India Market Report for Fetal and Neonatal Monitoring 2017 - MedCore

India Market Report for Fetal and Neonatal Monitoring 2017 - MedCore

  • June 2017 •
  • 197 pages •
  • Report ID: 4958528 •
  • Format: PDF
Abstract
Fetal and neonatal monitoring are similar but they differ by the time during the pregnancy and birthing cycle when each device is used. Fetal monitoring occurs before and during the birthing process, while neonatal monitoring occurs after birth. Moreover, the parameters that are most important to be monitored vary depending on the stage of pregnancy.

The growth and development of the fetus is important to monitor in antepartum situations in an attempt to detect complications such as intrauterine growth retardation and other malformations. Closer to labor, it is important to monitor fetal distress. After birth, it is important to monitor all physiological processes in order for physicians to take immediate, appropriate actions in the event of complications.

General Report Contents
• Market Analyses include: Unit Sales, ASPs, Market Value & Growth Trends
• Market Drivers & Limiters for each chapter segment
• Competitive Analysis for each chapter segment
• Section on recent mergers & acquisitions

Traditionally, antepartum fetal monitoring was performed mostly through the mother’s experience and judgment of fetal movements. Heart sounds were monitored through a fetal stethoscope as well. As technology evolved within this market, phonocardiographs (PCG), with the use of sensors, were developed to monitor fetal heart rate (FHR) electronically and more accurately. Antepartum monitoring includes non-stress tests as well as the contraction stress tests and may occur in hospitals or private practice. The main purpose of intrapartum fetal monitoring is to monitor FHR in order to assess brain injury. During labor, severe complications such as brain damage can occur.

A cardiotocograph measures FHR, beat-to-beat, as well as uterine contractions in order to properly monitor for brain injury. This technique uses ultrasound probes or an external contraction sensor. Invasive techniques allow the physician direct exposure to intra-uterine pressure, and are performed using a catheter-tipped pressure sensor or an external transducer connected to a water-filled cannula. Monitors with ST waveform analysis capabilities allow physicians to analyze fetal electrocardiographs (ECG) in addition to heart rate.

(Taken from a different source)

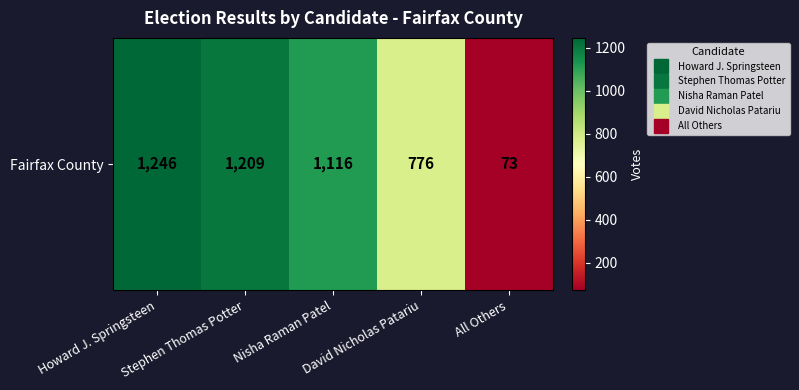

Approximately how many times larger is the value at Nisha Raman Patel compared to Stephen Thomas Potter?

0.9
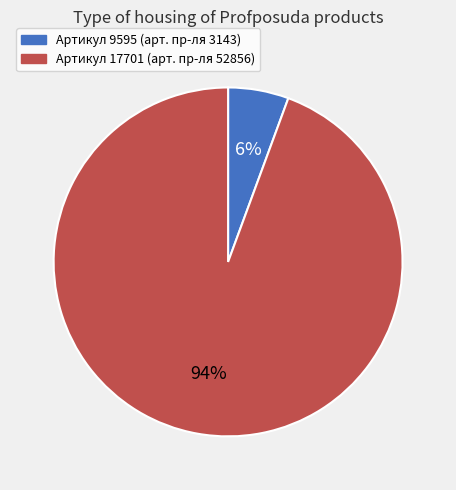

To the nearest percent, what is the average slice percentage?

50%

It is important to note that the introduction of fetal electrocardiographs (ECG) has improved calculations, detection of FHR variations and reliability of readings.

Neonatal monitoring involves high-acuity observation of neonates in an intensive care setting. Neonate patients most commonly result from premature births and require access to specialized equipment and resources such as temperature support, feeding, respiratory assistance and isolation to prevent infection. Neonatal monitors are standard high-acuity monitors that employ specialized algorithms, different alarm limits and measurements as well as event and alerting packages specific to neonates.

There are both invasive and non-invasive methods for fetal and neonatal monitoring and both methods have advantages and disadvantages. Invasive methods for fetal monitoring have traditionally been used and are able to directly reveal genetic abnormalities in the fetus. However, these methods are not without complications. They can cause damage to fetal and maternal tissues, trauma, pain and, in some cases, miscarriage. The advantages of non-invasive techniques are significant, ranging from decreased trauma and decreased pain and tissue damage to lower costs for patients.

Moreover, neonatal monitoring is shifting towards more non-invasive methods. Due to neonates’ small size, invasive techniques are usually harmful and damaging to them. Recent advances in monitoring technologies allow for a greater number of physiological parameters, such as blood gas, cerebral blood flow, electroencephalography (EEG), end-tidal CO2 and biochemical characteristics, to be monitored non-invasively.